Some tools, like SourceLevel, add found issues as comments in the proper line of code. It promotes focused discussions and makes the fix easier.
When a team decides to create a style guide to define their preferences and conventions for code formatting, every developer should follow them. As time goes, the number of repositories grows. Linters configuration files are copied over and over to each one of them. Soon, it gets messy: their content diverges, and config files get outdated.
To solve this problem, it is a best practice to create a single repository containing all the linters configuration files in it. Those are the official assets for any new or existing project.
This solution is great because it allows developers to take advantage of pull requests to discuss the status quo and keep the history of the conversation that accepted or declined the proposed changes.
If you use SourceLevel as your automated code review, instead of copying and pasting files, you can configure a single file and point to this specific repository.
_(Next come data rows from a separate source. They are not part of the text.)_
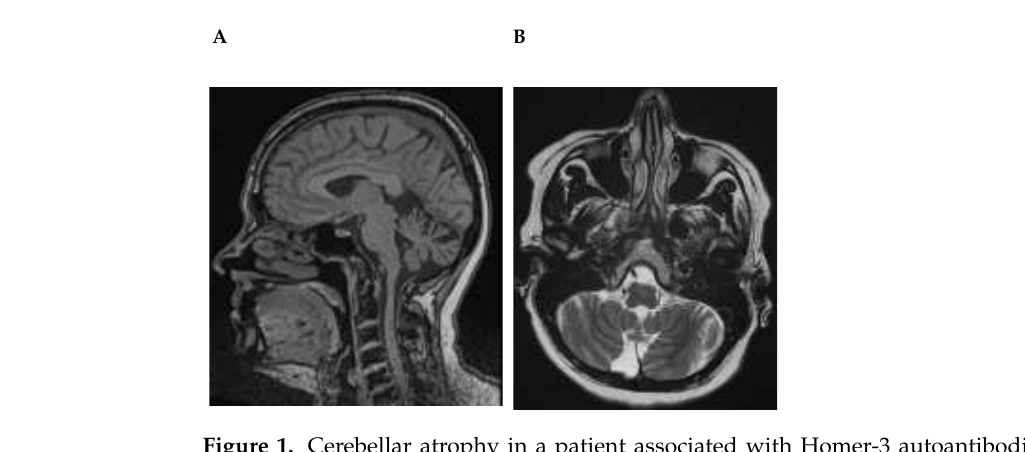
Figure 1. Cerebellar atrophy in a patient associated with Homer-3 autoantibodies. ( A ) Sagittal T1-weighted magnetic resonance imaging (MRI) and ( B ) transversal T2-weighted MRI showing cerebellar atrophy. Table 3. Criteria for the autoimmune genesis of the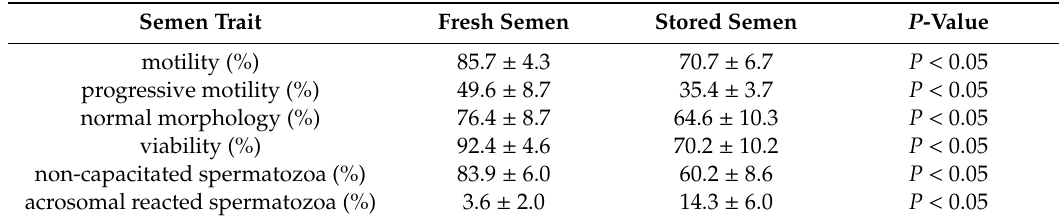
Table 1. Sperm characteristics (mean ± standard deviation (SD)) of fresh semen and semen after 72 h of liquid preservation at 15–17 ◦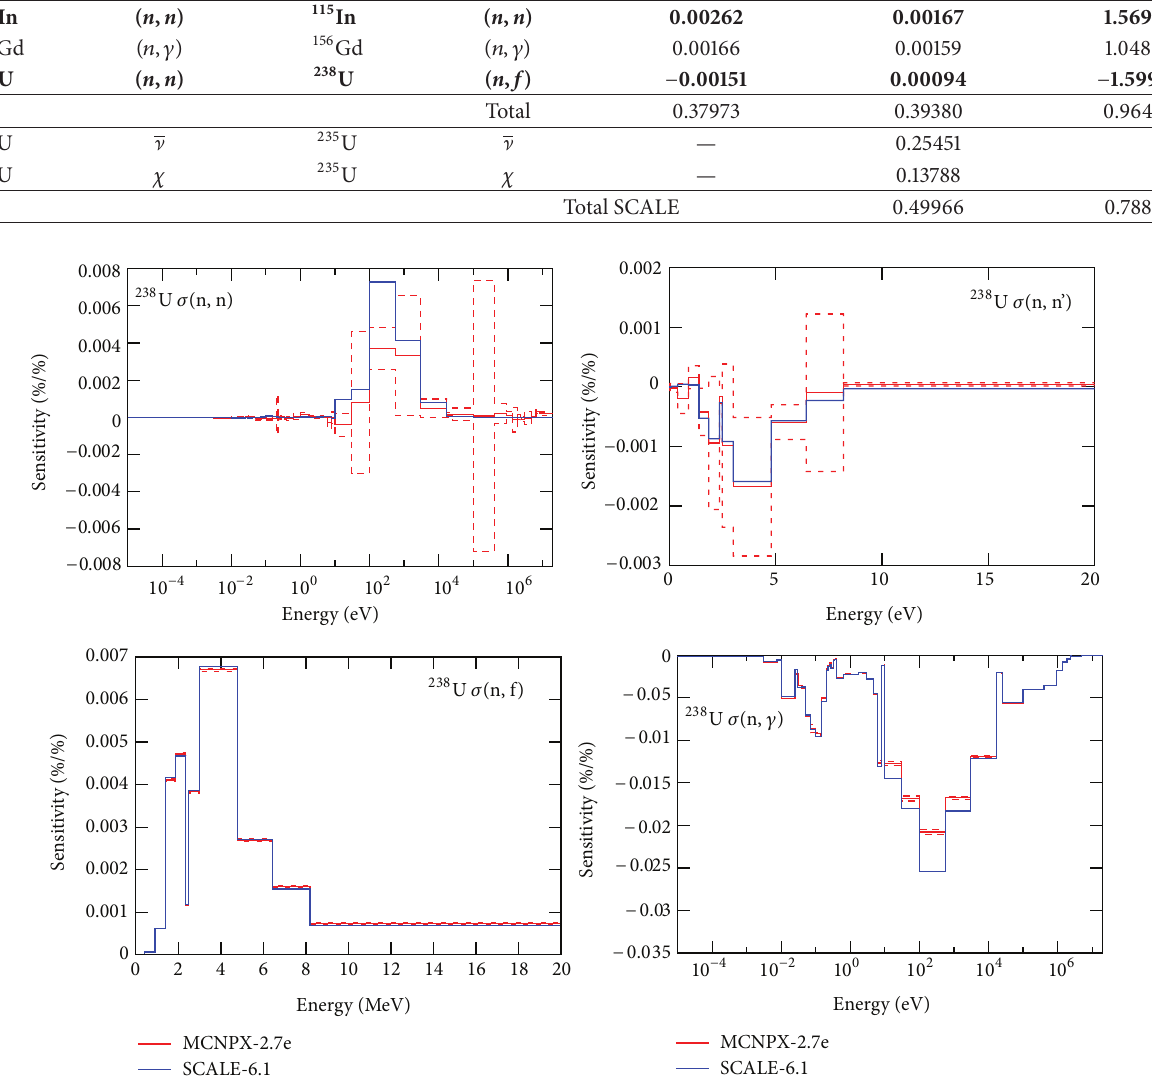
Figure 2: Sensitivity profiles of 238 U reaction cross sections calculated by MCNPX-2.7e and SCALE-6.1 for unrodded case at HZP.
It does easy the process of keeping all repositories’ code consistent, therefore avoiding technical debt.
Assuming your team is already preventing unintentional technical debts to reach your master branch, you’re ready to start working on the existing ones. To do so, I strongly recommend you and your team to choose a code quality improvement strategy.
You need to ensure nobody is working with guts or intuition. Team members can’t feel the improvement; they need actually to see it. The best way to visualize improvement is through metrics and charts. Actual numbers tell the story.
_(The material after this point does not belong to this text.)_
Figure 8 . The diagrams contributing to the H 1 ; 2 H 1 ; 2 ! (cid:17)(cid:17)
You need to run the linters on a daily or weekly basis, collect the information provided, and store in a Spreadsheet the number of issues found in each category provided by the engine. Plotting a chart is easy. That’s what SourceLevel does in an automated way.
Supposing you got the numbers, now you need to give visibility of the issues and make a plan. You and your team should work towards the reduction of technical debts.
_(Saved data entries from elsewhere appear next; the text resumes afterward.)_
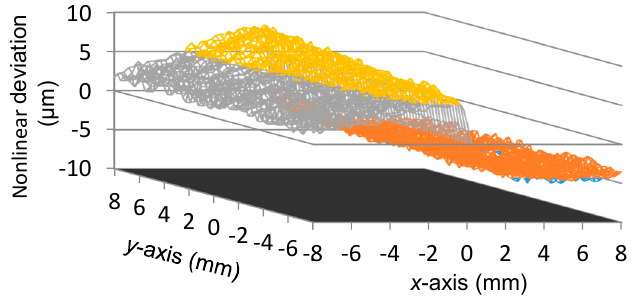
Figure 7. Nonlinear deviations of U x .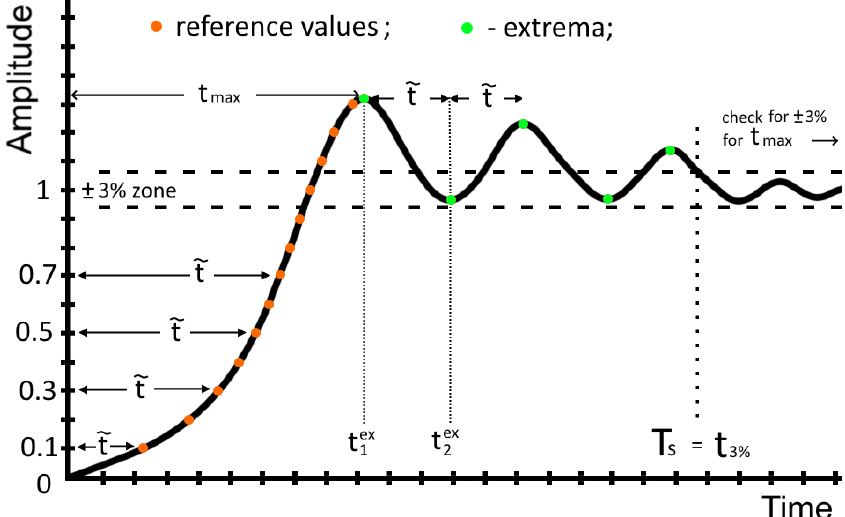
Figure 11. The algorithm analyses a simulated transient response. The orange points represent the times when the output signal crosses a new reference value. The green points are the signal’s extrema. The key parameter of this process is the current recorded reference time ˜ t . The two mechanisms for when this value changes are described (see the algorithm’s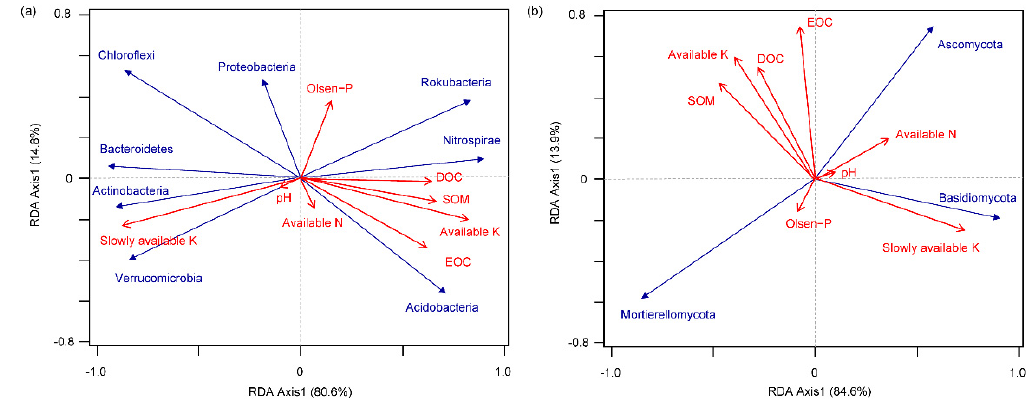
Figure 6. Redundancy analysis of soil properties and main ( a ) bacterial and ( b ) fungal communities at the phylum level in soils. Red lines represent soil properties; blue lines represent the bacterial and fungal phylum − level taxonomy.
Centering all the issues in a single place avoids rework. It also gives a sense of progress when the number of issues drops over time. It motivates the team and organizes the work.
SourceLevel displays all found issues in a single. Users can easily filter by engine’s categories or languages. You can manually do a similar job by creating cards in Trello, Jira, Clubhouse or even in a Spreadsheet. It’s crucial, though, to keep it up to date. Otherwise, the team starts neglecting the practice. Soon, technical debts increase again.
It’s unlikely to zero the number of technical debts in any project. Modern business, massive team rotation due to high turnover, and the fast pace of technology’s evolution make it hard to catch it up.
Institutionalizing a strategy to pay off technical debts is vital. When your team sees it as part of their workflow, the chances to keep the numbers under control rises. My suggestion is to bring team members to the discussion, listen to their input, expose your concerns. That’s the way to make it part of the culture.
Linters are fundamental to bring visibility of technical debts. They can help to prevent and reduce the three kinds: planned, unintentional, and unavoidable debts.
I presented 3 practices to prevent technical debt. They are running linters before pushing code, running linters during code review, and standardizing style guides and configurations. Also, I listed 3 practices to reduce them: measuring technical debt, centering all the issues in a single place, and institutionalization of technical debt control.